Harvesters to conservators
ifs started as an imperial British setup in 1867 to manage forests for timber. A German forester, Dietrich Brandeis, became the first inspector general of forests. ifs officers view him as the noble ancestor, who married the needs of timber with conservation. V K Bahuguna, former inspecter general of forest and now on deputation to the agriculture ministry, said the forest and wildlife remaining in India is the legacy of foresters like Brandeis, who walked the length and breadth of India's forest. "Indian forestry developed on foot, developed by Brandeis and people like him," he said.

The first major change happened in 1914 when the British navy's demand for timber during the world war led to clear felling of large forests, Bahuguna said. This ushered an era of timber-centric forestry. In 1935, forestry was handed over to the provinces and the imperial forest service was discontinued. Each province--each state after the country's independence in 1947--maintained its own forest service. This changed in 1967; one hundred years after the the imperial service, the Indian Forest Service was reconstituted.
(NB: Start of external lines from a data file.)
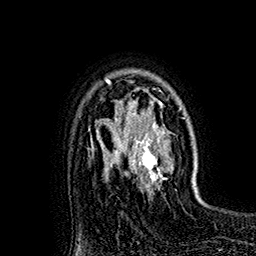
Breast MRI (dynamic contrast-enhanced), one axial slice. Position 120 of 160 along the scan axis. Cropped to one breast. Dynamic contrast-enhanced series, time point 2 of 7 at this slice position (early post-contrast). 1.5 T. TE 2.8 ms, TR 5.4 ms. 256 × 256 image matrix. Female patient.
Outlined on this slice (semi-automatically segmented with operator editing):
- enhancing-tissue mask used for the functional tumour volume (all voxels passing the contrast-enhancement thresholds inside the analysis volume; usually the tumour): bounding box [x1, y1, x2, y2] px = [118, 80, 170, 191]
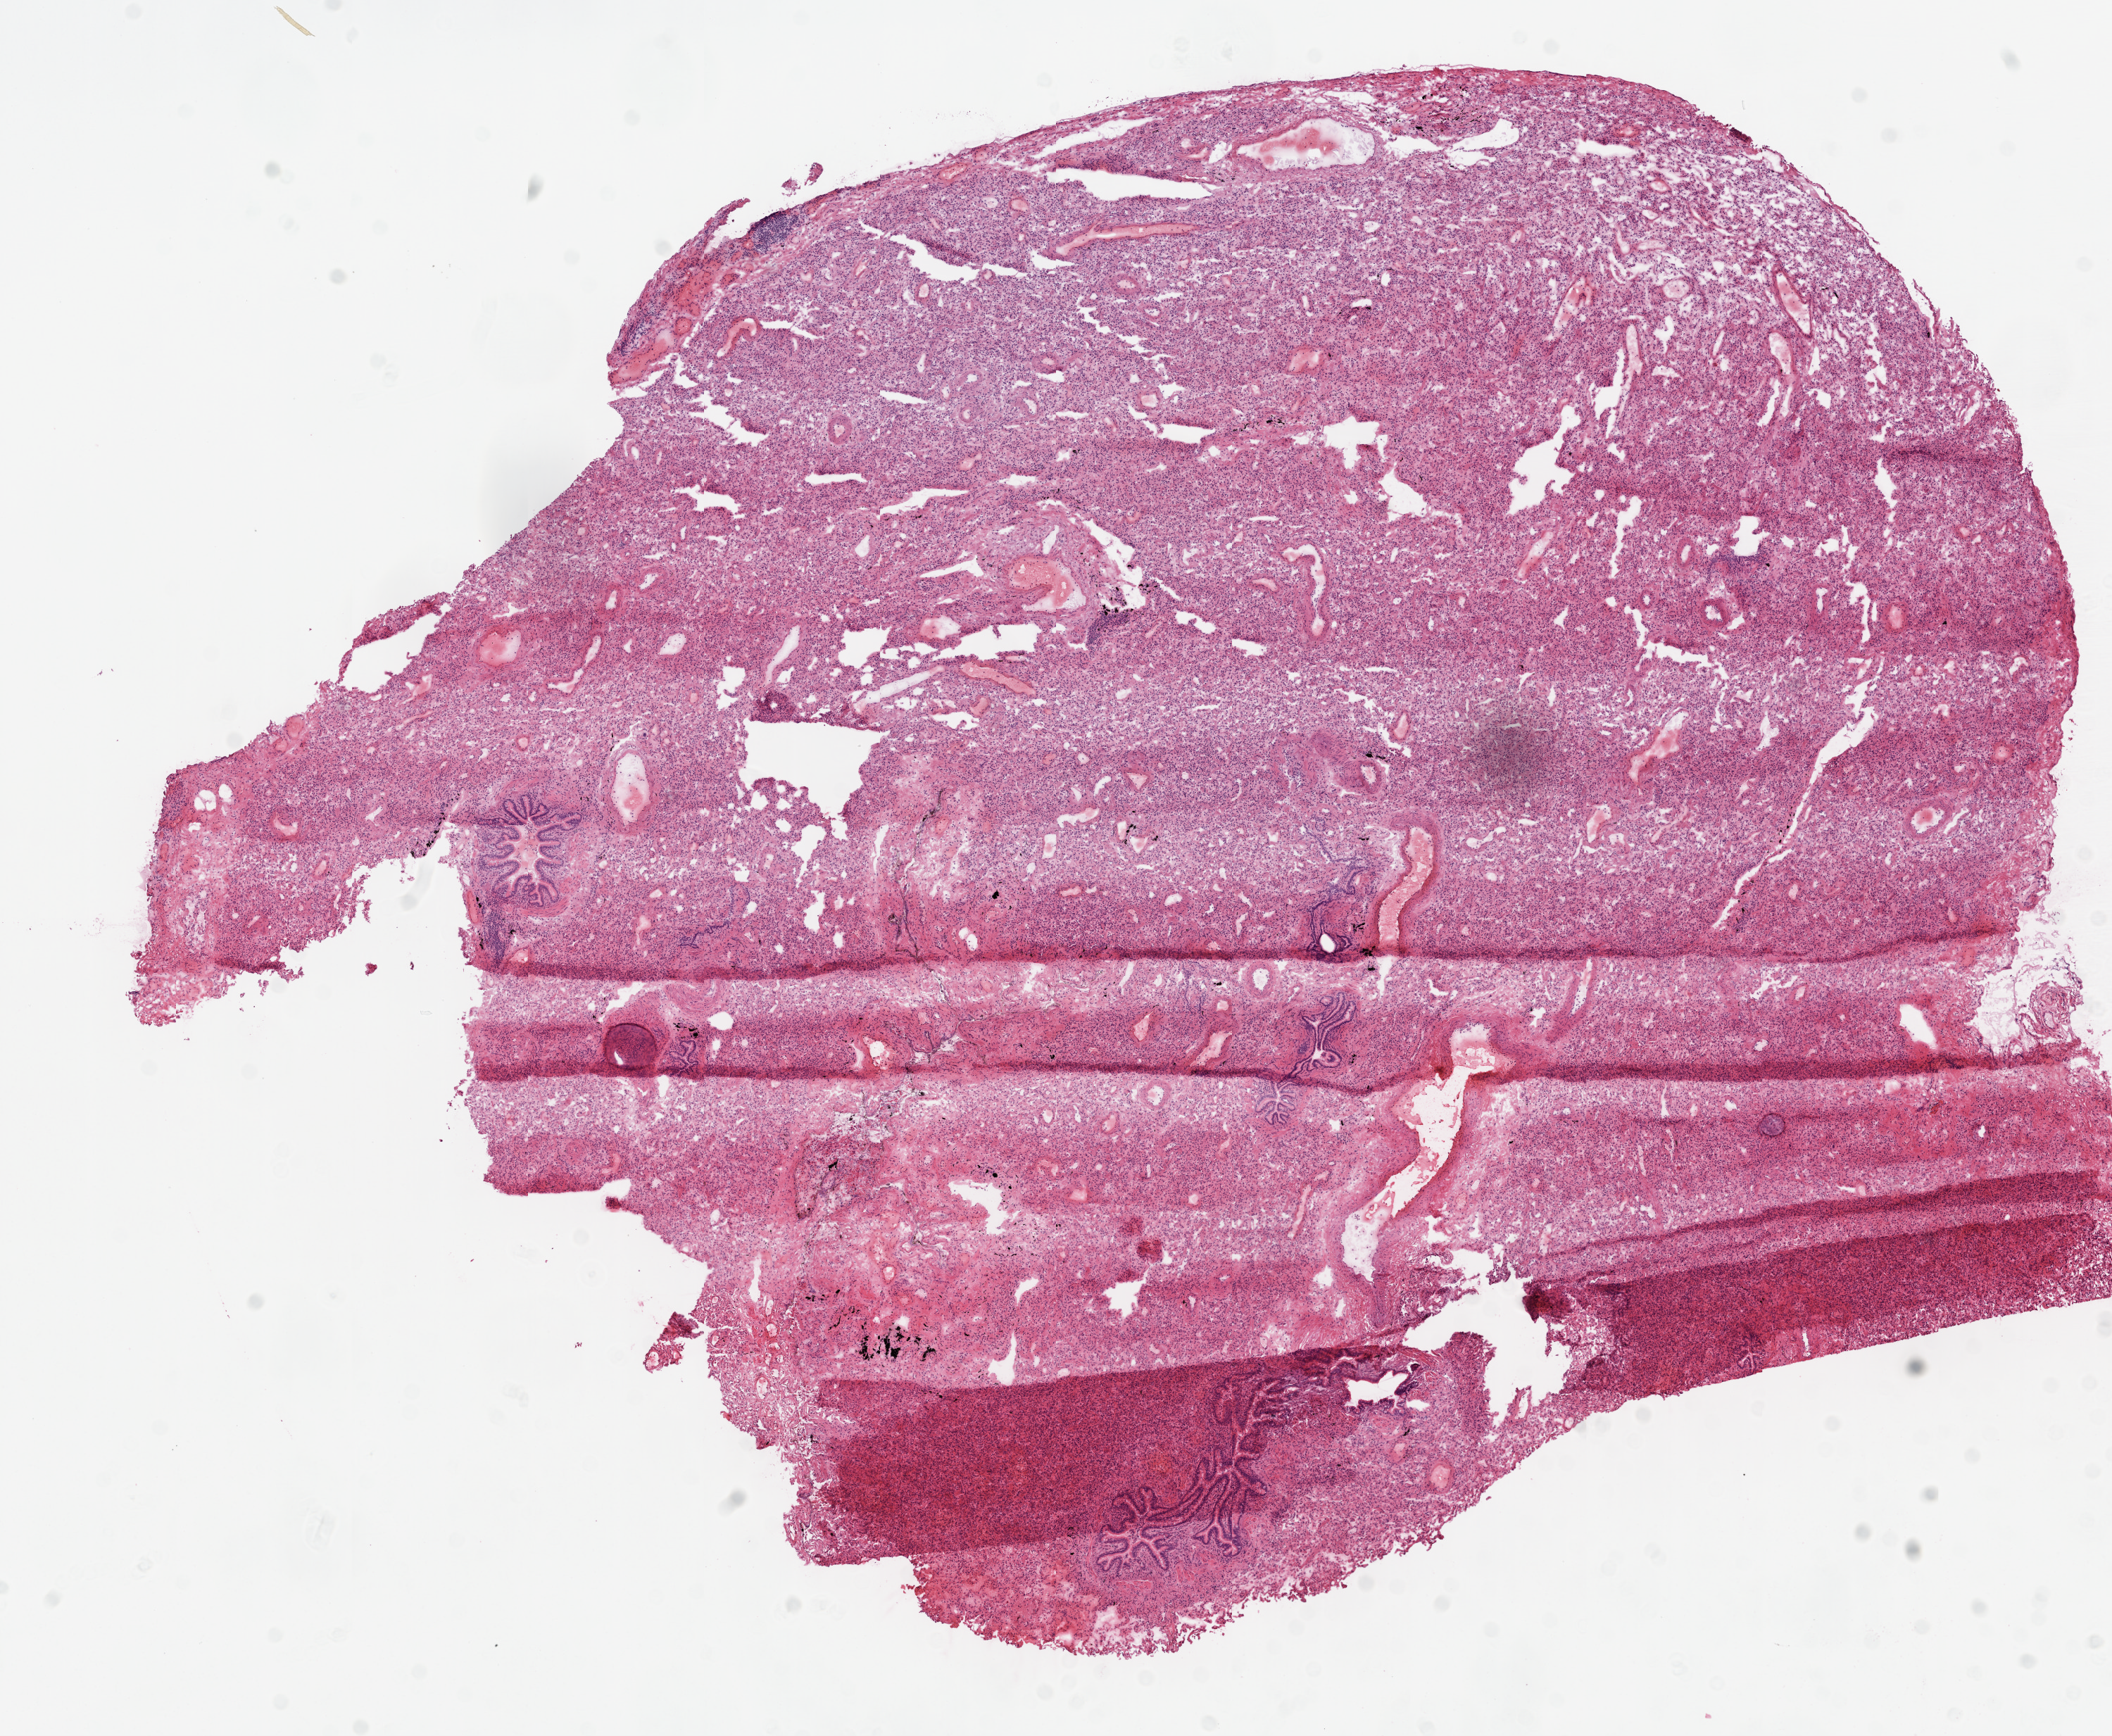
H&E whole-slide image — whole scanned area (about 12.0 x 9.9 mm, slide scanned at 20x) shown as a low-resolution overview. Frozen section. Solid tissue normal (non-tumour tissue) sample from the lung. Male patient; age at initial diagnosis 73 years.
• this section: solid tissue normal (non-tumour) sample from the same patient
• patient diagnosis: Squamous cell carcinoma, NOS (lower lobe, lung)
Forestry, though, remained a state subject. Foresters were responsible for policing forests and regulating felling and quarrying, as also controlling people's access to forest. Conservation was not their responsibility. This reflected in training. Karanth said foresters were oriented to turn over revenue to the government, not towards ecological protection, particularly after the 1967 centralization.

The states created forest development corporations for harvest and sale of timber and plantation of commercially valuable species like teak and conifers. The demand for a million railway sleepers each year drove the timber extraction.

The next change came in the 1970s, when the focus shifted to conservation. The Wildlife Protection Act of 1972 started a process that culminated in the 1980 Forest Conservation Act. ifs was confronted with conservation, for which it had little training. Five years later, a ministry of environment and forests was created, further centralizing forestry.

The National Forest Policy 1988 identified viewing forests as revenue earning resources as one reason for forest depletion. Logging operations started declining, and when the court took on the forest case in 1996, things changed drastically. The impact on forest development corporations was sharp, said M K Sharma, former director general of forests. "Their purpose was to bring in revenue for the department. Now that timber is no longer an option, there has been no investment in the corporations," he said, adding that they need funds to develop non-timber forest produce like medicinal plants to bring in revenue.

A service built on policing has to handle programmes like Joint Forest Management, which go against all that it was taught till recently. The service is ill-equipped to face challenges of the times.